Indiana University-Purdue University Indianapolis, Indianapolis, IN, 46202, USA.
BioData Min. 2021 Mar 16;14(1):19. doi: 10.1186/s13040-021-00250-1.
Given a collection of coexpression networks over a set of genes, identifying subnetworks that appear frequently is an important research problem known as mining frequent subgraphs. Maximal frequent subgraphs are a representative set of frequent subgraphs; A frequent subgraph is maximal if it does not have a super-graph that is frequent. In the bioinformatics discipline, methodologies for mining frequent and/or maximal frequent subgraphs can be used to discover interesting network motifs that elucidate complex interactions among genes, reflected through the edges of the frequent subnetworks. Further study of frequent coexpression subnetworks enhances the discovery of biological modules and biological signatures for gene expression and disease classification.
We propose a reverse search algorithm, called RASMA, for mining frequent and maximal frequent subgraphs in a given collection of graphs. A key innovation in RASMA is a connected subgraph enumerator that uses a reverse-search strategy to enumerate connected subgraphs of an undirected graph. Using this enumeration strategy, RASMA obtains all maximal frequent subgraphs very efficiently. To overcome the computationally prohibitive task of enumerating all frequent subgraphs while mining for the maximal frequent subgraphs, RASMA employs several pruning strategies that substantially improve its overall runtime performance. Experimental results show that on large gene coexpression networks, the proposed algorithm efficiently mines biologically relevant maximal frequent subgraphs.

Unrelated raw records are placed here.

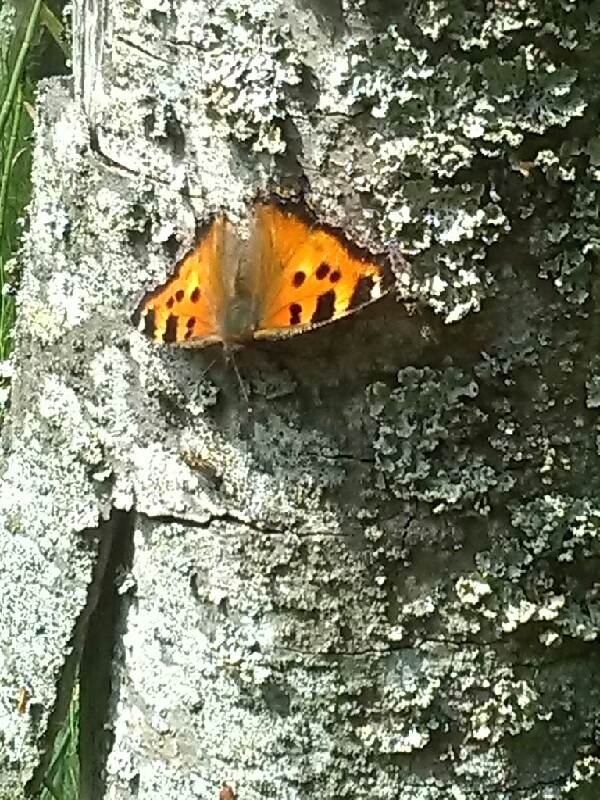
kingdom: Animalia
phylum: Arthropoda
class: Insecta
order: Lepidoptera
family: Nymphalidae
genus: Nymphalis
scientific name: Nymphalis xanthomelas
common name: Scarce tortoiseshell
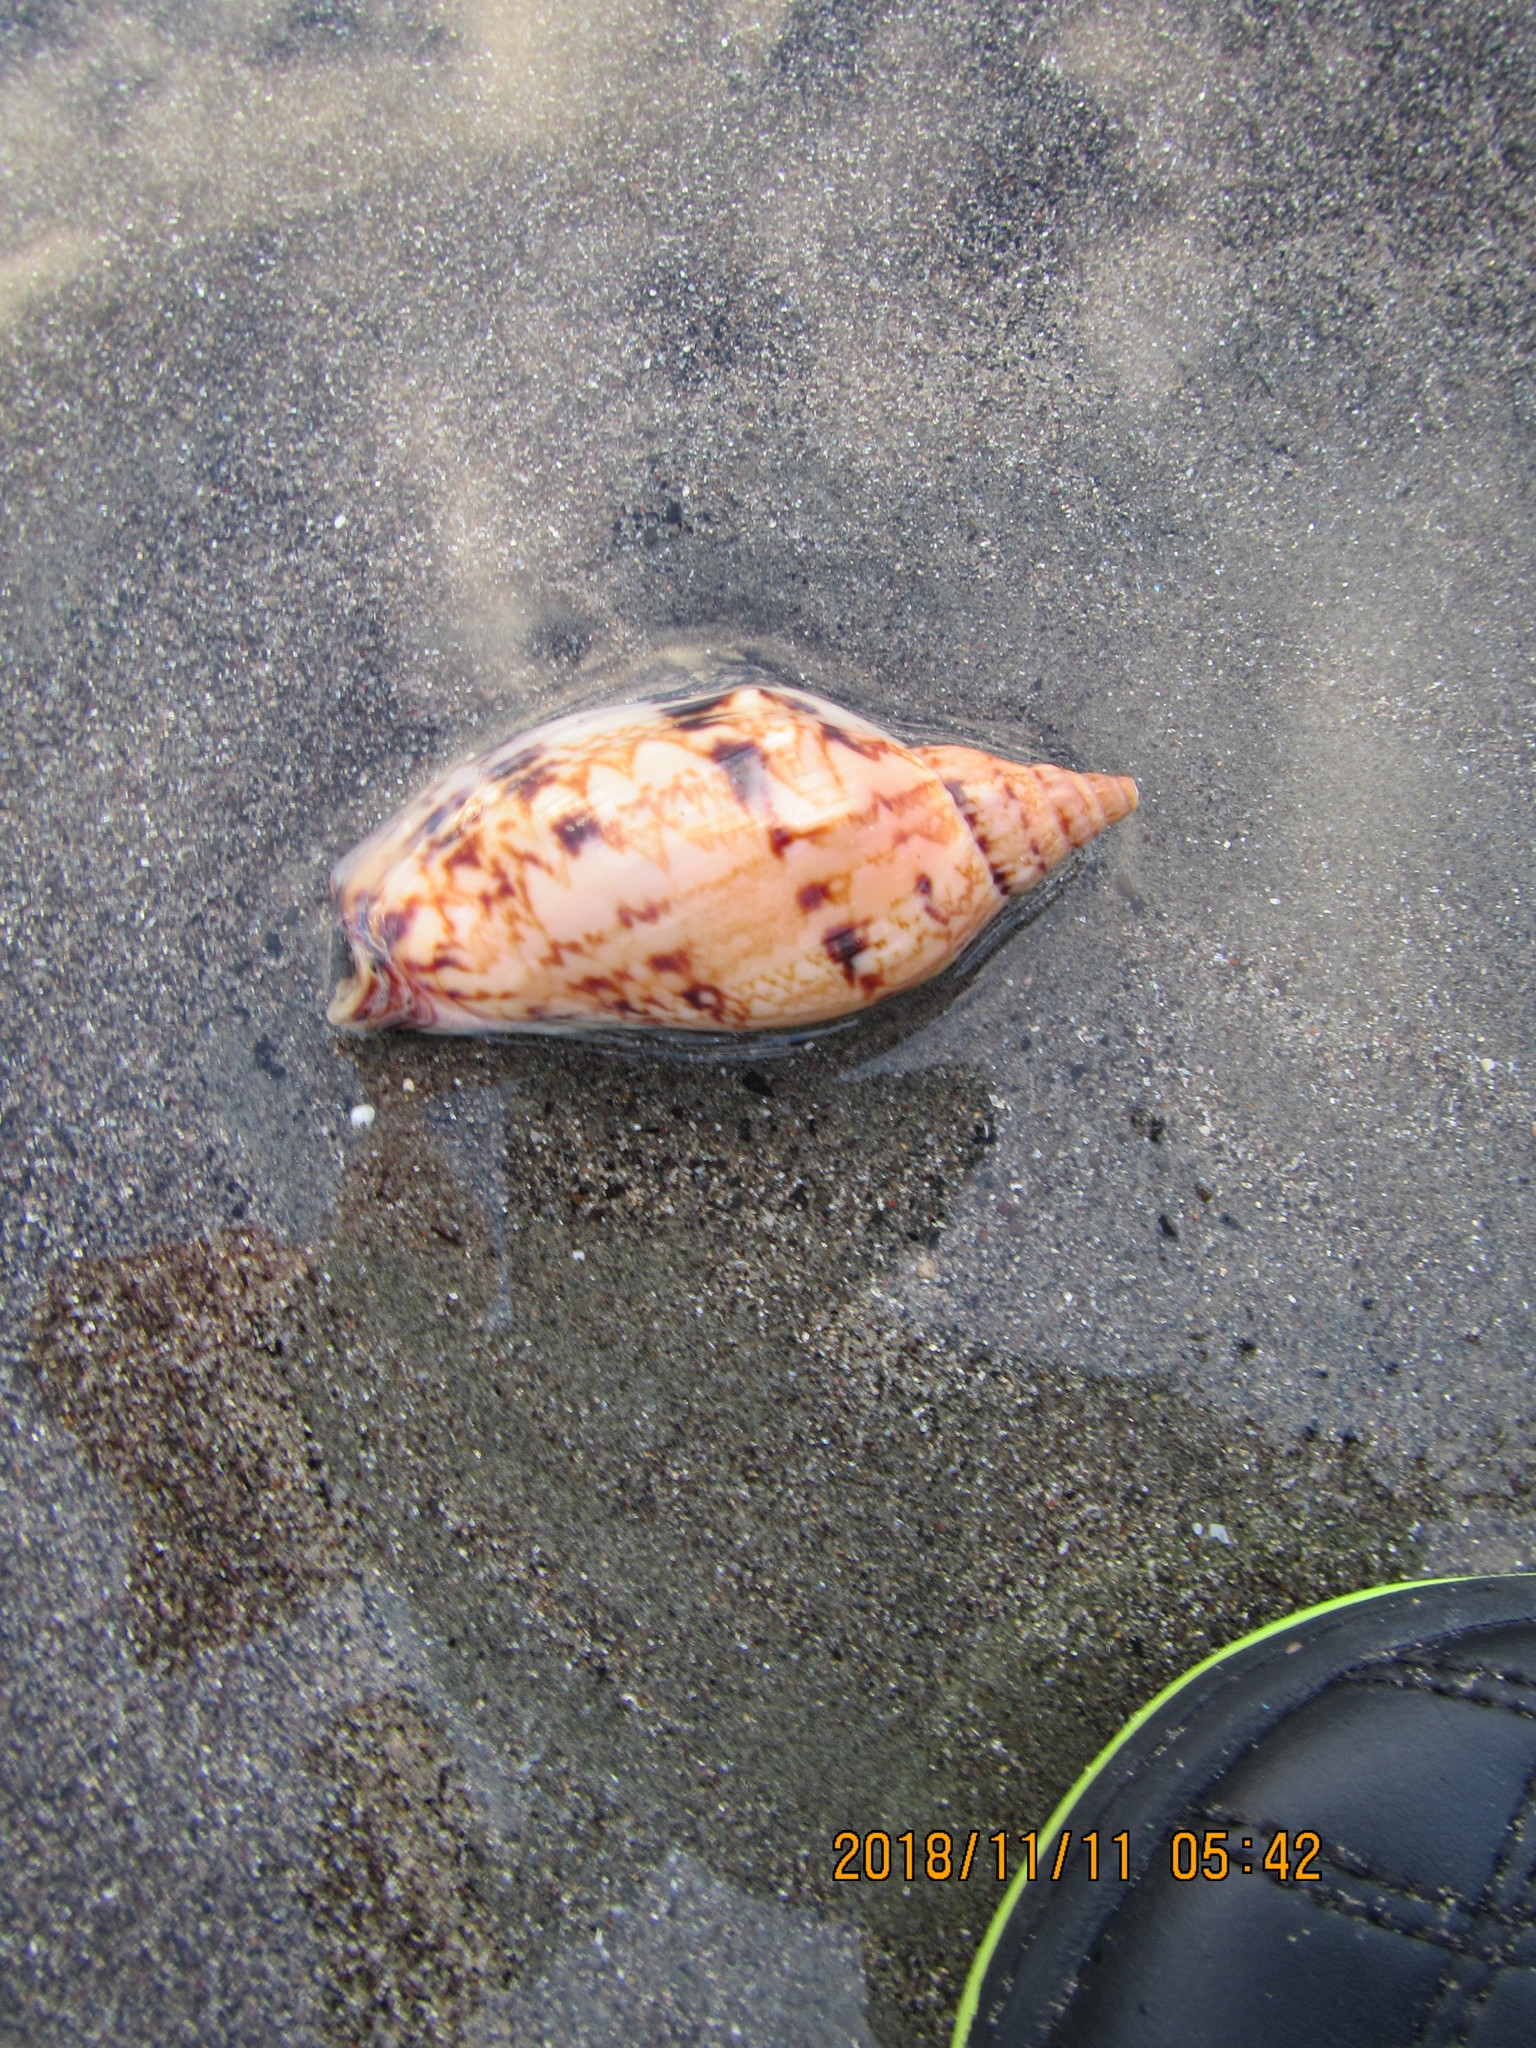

Extracting recurrent gene coexpression subnetworks from multiple gene expression experiments enables the discovery of functional modules and subnetwork biomarkers. We have proposed a reverse search algorithm for mining maximal frequent subnetworks. Enrichment analysis of the extracted maximal frequent subnetworks reveals that subnetworks that are frequent are highly enriched with known biological ontologies.
给定一组基因上的共表达网络集合,识别频繁出现的子网络是一个重要的研究问题,即挖掘频繁子图。最大频繁子图是频繁子图的一个代表性集合;如果一个频繁子图没有频繁的超图,那么它就是最大的。在生物信息学领域,挖掘频繁和/或最大频繁子图的方法可用于发现有趣的网络基序,这些基序通过频繁子网络的边反映基因之间的复杂相互作用。对频繁共表达子网络的进一步研究有助于发现基因表达和疾病分类的生物模块和生物特征。
我们提出了一种反向搜索算法,称为RASMA,用于在给定的图集合中挖掘频繁和最大频繁子图。RASMA的一个关键创新是一个连通子图枚举器,它使用反向搜索策略来枚举无向图的连通子图。使用这种枚举策略,RASMA能够非常高效地获得所有最大频繁子图。为了克服在挖掘最大频繁子图时枚举所有频繁子图的计算量过大的任务,RASMA采用了几种剪枝策略,显著提高了其整体运行时性能。实验结果表明,在大型基因共表达网络上,该算法能够有效地挖掘出与生物学相关的最大频繁子图。
从多个基因表达实验中提取反复出现的基因共表达子网络,有助于发现功能模块和子网络生物标志物。我们提出了一种用于挖掘最大频繁子网络的反向搜索算法。对提取的最大频繁子网络的富集分析表明,频繁出现的子网络高度富集了已知的生物学本体。